Cross Paradigm Representation and Alignment Transformer for Image Deraining
Shun Zou, Yi Zou, Juncheng Li, Guangwei Gao, Guojun Qi
TL;DR
This work introduces CPRAformer, a cross-paradigm Transformer for image deraining that fuses global-local and spatial-channel representations via CPIA-SA, which combines SPC-SA and SPR-SA. Key innovations include the Efficient Prompt Guide Operator for dynamic sparsity, the Adaptive Alignment Frequency Module for two-stage feature fusion in the frequency domain, and the Multi-Scale Flow Gating Network for scale-aware representation.
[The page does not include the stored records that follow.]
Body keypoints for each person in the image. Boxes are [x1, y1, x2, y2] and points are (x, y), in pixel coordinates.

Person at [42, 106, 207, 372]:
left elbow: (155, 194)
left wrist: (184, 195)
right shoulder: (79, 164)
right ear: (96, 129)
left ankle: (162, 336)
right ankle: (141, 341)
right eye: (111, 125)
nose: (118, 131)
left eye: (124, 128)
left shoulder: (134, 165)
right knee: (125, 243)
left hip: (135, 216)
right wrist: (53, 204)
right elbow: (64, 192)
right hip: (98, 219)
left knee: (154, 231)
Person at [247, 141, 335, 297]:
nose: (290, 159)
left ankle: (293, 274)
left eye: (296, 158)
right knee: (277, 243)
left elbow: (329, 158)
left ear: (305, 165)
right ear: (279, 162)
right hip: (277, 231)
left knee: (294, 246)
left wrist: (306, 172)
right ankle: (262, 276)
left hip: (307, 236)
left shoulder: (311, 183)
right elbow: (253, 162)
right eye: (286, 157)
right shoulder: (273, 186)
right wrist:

Together, these components enable robust cross-paradigm interaction and hierarchical feature alignment, achieving state-of-the-art results across eight datasets and demonstrating strong generalization to dehazing and downstream vision tasks. The approach offers a principled path to leveraging complementary representations in low-level vision, with practical impact on real-world rain removal and related restoration challenges.
Abstract
Transformer-based networks have achieved strong performance in low-level vision tasks like image deraining by utilizing spatial or channel-wise self-attention. However, irregular rain patterns and complex geometric overlaps challenge single-paradigm architectures, necessitating a unified framework to integrate complementary global-local and spatial-channel representations. To address this, we propose a novel Cross Paradigm Representation and Alignment Transformer (CPRAformer). Its core idea is the hierarchical representation and alignment, leveraging the strengths of both paradigms (spatial-channel and global-local) to aid image reconstruction. It bridges the gap within and between paradigms, aligning and coordinating them to enable deep interaction and fusion of features. Specifically, we use two types of self-attention in the Transformer blocks: sparse prompt channel self-attention (SPC-SA) and spatial pixel refinement self-attention (SPR-SA). SPC-SA enhances global channel dependencies through dynamic sparsity, while SPR-SA focuses on spatial rain distribution and fine-grained texture recovery. To address the feature misalignment and knowledge differences between them, we introduce the Adaptive Alignment Frequency Module (AAFM), which aligns and interacts with features in a two-stage progressive manner, enabling adaptive guidance and complementarity. This reduces the information gap within and between paradigms. Through this unified cross-paradigm dynamic interaction framework, we achieve the extraction of the most valuable interactive fusion information from the two paradigms. Extensive experiments demonstrate that our model achieves state-of-the-art performance on eight benchmark datasets and further validates CPRAformer's robustness in other image restoration tasks and downstream applications.